With the modern world's unrelenting deluge of data, settling on the exact sizes which make data "big" is somewhat futile, with practical processing needs trumping the imposition of theoretical bounds. Like the term Artificial Intelligence, Big Data is a moving target; just as the expectations of AI of decades ago have largely been met and are no longer referred to as AI, today's Big Data is tomorrow's "that's cute," owing to the exponential growth in the data that we, as a society, are creating, keeping, and wanting to process. As such, traditional data processing tools which do not scale to big data will eventually become obsolete.
So the question is, what are we doing with this data? The answer, of course, is very context-dependent. But everyone is processing Big Data, and it turns out that this processing can be abstracted to a degree that can be dealt with by all sorts of Big Data processing frameworks. A few of these frameworks are very well-known (Hadoop and Spark, I'm looking at you!), while others are more niche in their usage, but have still managed to carve out respectable market shares and reputations.
We will take a look at 5 of the top open source Big Data processing frameworks being used today. Of course, these aren't the only ones in use, but hopefully they are considered to be a small representative sample of what is available, and a brief overview of what can be accomplished with the selected tools.
First up is the all-time classic, and one of the top frameworks in use today. So prevalent is it, that it has almost become synonymous with Big Data. But you already know about Hadoop, and MapReduce, and its ecosystem of tools and technologies including Pig, and Hive, and Flume, and HDFS. And all the others. Hadoop was first out of the gate, and enjoyed (and still does enjoy) widespread adoption in industry.

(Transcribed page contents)
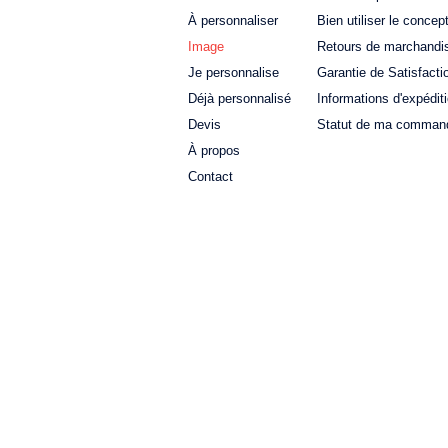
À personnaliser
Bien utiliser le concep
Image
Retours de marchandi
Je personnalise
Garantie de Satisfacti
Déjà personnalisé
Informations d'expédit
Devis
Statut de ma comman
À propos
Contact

= Your assignment =
Quote the passage of the article on Big Data processing frameworks between "First up is" and "adoption in industry.", inclusive.

= Output =
First up is the all-time classic, and one of the top frameworks in use today. So prevalent is it, that it has almost become synonymous with Big Data. But you already know about Hadoop, and MapReduce, and its ecosystem of tools and technologies including Pig, and Hive, and Flume, and HDFS. And all the others. Hadoop was first out of the gate, and enjoyed (and still does enjoy) widespread adoption in industry.